Ingredients:
- 1 cup (226g) unsalted butter, softened
- ¾ cup (150g) granulated sugar
- ¾ cup (150g) packed light brown sugar
- 2 large eggs
- 1 teaspoon (5 ml) vanilla extract
- 2 ¼ cups (281g) all-purpose flour
- 1 teaspoon (5 ml) baking soda
- 1 teaspoon (5 ml) salt
- 1 cup (170g) white chocolate chips
- 1 cup (120g) fresh or frozen raspberries
- Optional: 1 tablespoon (15ml) all-purpose flour (for frozen raspberries)
Instructions:
- In a large bowl, cream together the softened butter, granulated sugar, and brown sugar until light and fluffy.
- Beat in the eggs one at a time, then stir in the vanilla extract.
- In a separate bowl, whisk together the flour, baking soda, and salt.
- Gradually add the dry ingredients to the wet ingredients, mixing until just combined. Be careful not to overmix.
- Gently fold in the white chocolate chips and raspberries. If using frozen raspberries, toss them lightly in 1 tablespoon of flour to prevent bleeding.
- Cover the dough and chill in the refrigerator for at least 30 minutes (or up to 24 hours).

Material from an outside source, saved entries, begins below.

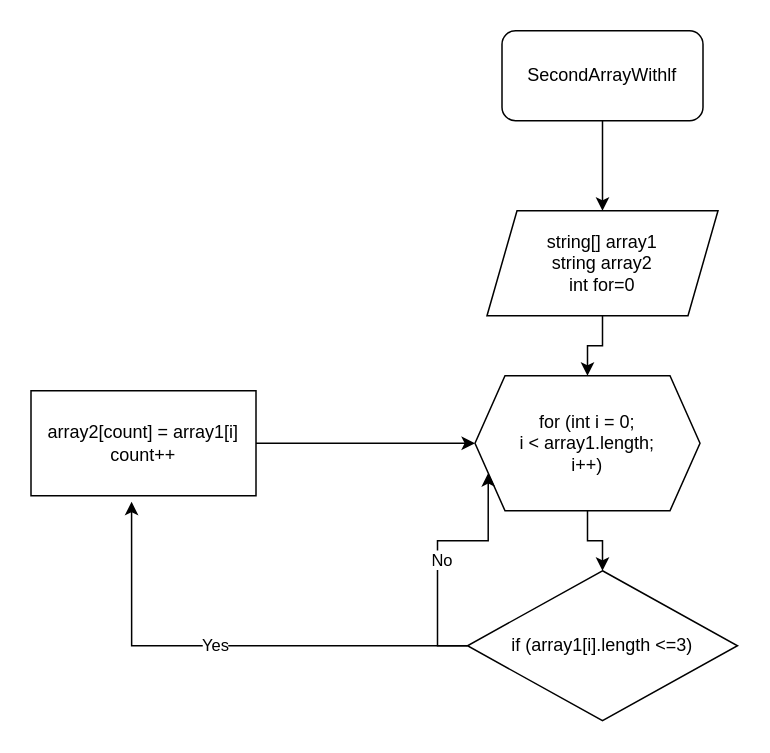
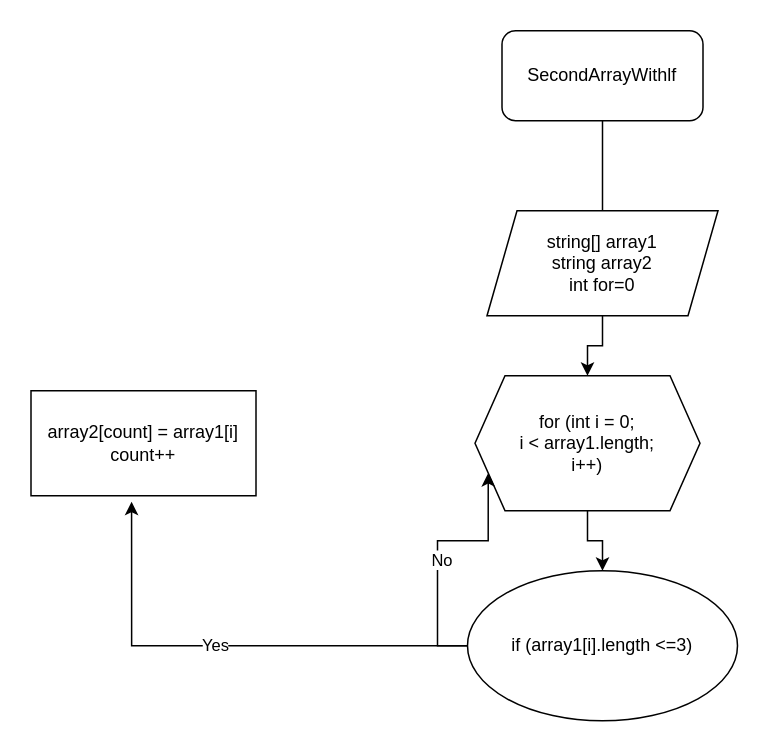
  <mxCell id="0" />
  <mxCell id="1" parent="0" />
- <mxCell id="2" value="" style="edgeStyle=orthogonalEdgeStyle;rounded=0;orthogonalLoop=1;jettySize=auto;html=1;" edge="1" parent="1" source="3" target="5"><mxGeometry relative="1" as="geometry" /></mxCell>
+ <mxCell id="2" value="" style="edgeStyle=orthogonalEdgeStyle;rounded=0;orthogonalLoop=1;jettySize=auto;html=1;endArrow=none;" edge="1" parent="1" source="3" target="5"><mxGeometry relative="1" as="geometry" /></mxCell>
  <mxCell id="3" value="SecondArrayWithlf" style="rounded=1;whiteSpace=wrap;html=1;" vertex="1" parent="1"><mxGeometry x="334" y="20" width="134" height="60" as="geometry" /></mxCell>
  <mxCell id="4" value="" style="edgeStyle=orthogonalEdgeStyle;rounded=0;orthogonalLoop=1;jettySize=auto;html=1;" edge="1" parent="1" source="5" target="9"><mxGeometry relative="1" as="geometry" /></mxCell>
  <mxCell id="5" value="string[] array1&lt;br&gt;string array2&lt;br&gt;int for=0" style="shape=parallelogram;perimeter=parallelogramPerimeter;whiteSpace=wrap;html=1;fixedSize=1;" vertex="1" parent="1"><mxGeometry x="324" y="140" width="154" height="70" as="geometry" /></mxCell>
- <mxCell id="6" style="edgeStyle=orthogonalEdgeStyle;rounded=0;orthogonalLoop=1;jettySize=auto;html=1;" edge="1" parent="1" source="7" target="9"><mxGeometry relative="1" as="geometry" /></mxCell>
  <mxCell id="7" value="array2[count] = array1[i]&lt;br&gt;count++" style="rounded=0;whiteSpace=wrap;html=1;" vertex="1" parent="1"><mxGeometry x="20" y="260" width="150" height="70" as="geometry" /></mxCell>
  <mxCell id="8" value="" style="edgeStyle=orthogonalEdgeStyle;rounded=0;orthogonalLoop=1;jettySize=auto;html=1;" edge="1" parent="1" source="9" target="14"><mxGeometry relative="1" as="geometry" /></mxCell>
  <mxCell id="9" value="for (int i = 0;&lt;br&gt;i &amp;lt; array1.length;&lt;br&gt;i++)" style="shape=hexagon;perimeter=hexagonPerimeter2;whiteSpace=wrap;html=1;fixedSize=1;" vertex="1" parent="1"><mxGeometry x="316" y="250" width="150" height="90" as="geometry" /></mxCell>
  <mxCell id="10" value="" style="edgeStyle=orthogonalEdgeStyle;rounded=0;orthogonalLoop=1;jettySize=auto;html=1;entryX=0.447;entryY=1.057;entryDx=0;entryDy=0;entryPerimeter=0;" edge="1" parent="1" source="14" target="7"><mxGeometry relative="1" as="geometry"><mxPoint x="201" y="430" as="targetPoint" /></mxGeometry></mxCell>
  <mxCell id="11" value="Yes" style="edgeLabel;html=1;align=center;verticalAlign=middle;resizable=0;points=[];" vertex="1" connectable="0" parent="10"><mxGeometry x="0.057" y="-1" relative="1" as="geometry"><mxPoint as="offset" /></mxGeometry></mxCell>
  <mxCell id="12" style="edgeStyle=orthogonalEdgeStyle;rounded=0;orthogonalLoop=1;jettySize=auto;html=1;exitX=0;exitY=0.5;exitDx=0;exitDy=0;entryX=0;entryY=0.75;entryDx=0;entryDy=0;" edge="1" parent="1" source="14" target="9"><mxGeometry relative="1" as="geometry"><mxPoint x="311" y="360" as="targetPoint" /></mxGeometry></mxCell>
  <mxCell id="13" value="No" style="edgeLabel;html=1;align=center;verticalAlign=middle;resizable=0;points=[];" vertex="1" connectable="0" parent="12"><mxGeometry x="-0.072" y="-2" relative="1" as="geometry"><mxPoint as="offset" /></mxGeometry></mxCell>
- <mxCell id="14" value="if (array1[i].length &amp;lt;=3)" style="rhombus;whiteSpace=wrap;html=1;" vertex="1" parent="1"><mxGeometry x="311" y="380" width="180" height="100" as="geometry" /></mxCell>
+ <mxCell id="14" value="if (array1[i].length &amp;lt;=3)" style="ellipse;whiteSpace=wrap;html=1;" vertex="1" parent="1"><mxGeometry x="311" y="380" width="180" height="100" as="geometry" /></mxCell>
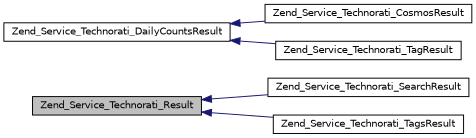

- Preheat oven to 375°F (190°C). Line cookie sheets with parchment paper or silicone baking mats.
- Scoop rounded tablespoons of dough onto the prepared cookie sheets, leaving space between each cookie.
- Bake for 10-12 minutes, or until the edges are lightly golden brown and the centers are set. To create Flavor-Packed White Chocolate Raspberry Cookies
- Let the cookies cool on the baking sheets for a few minutes before transferring them to a wire rack to cool completely.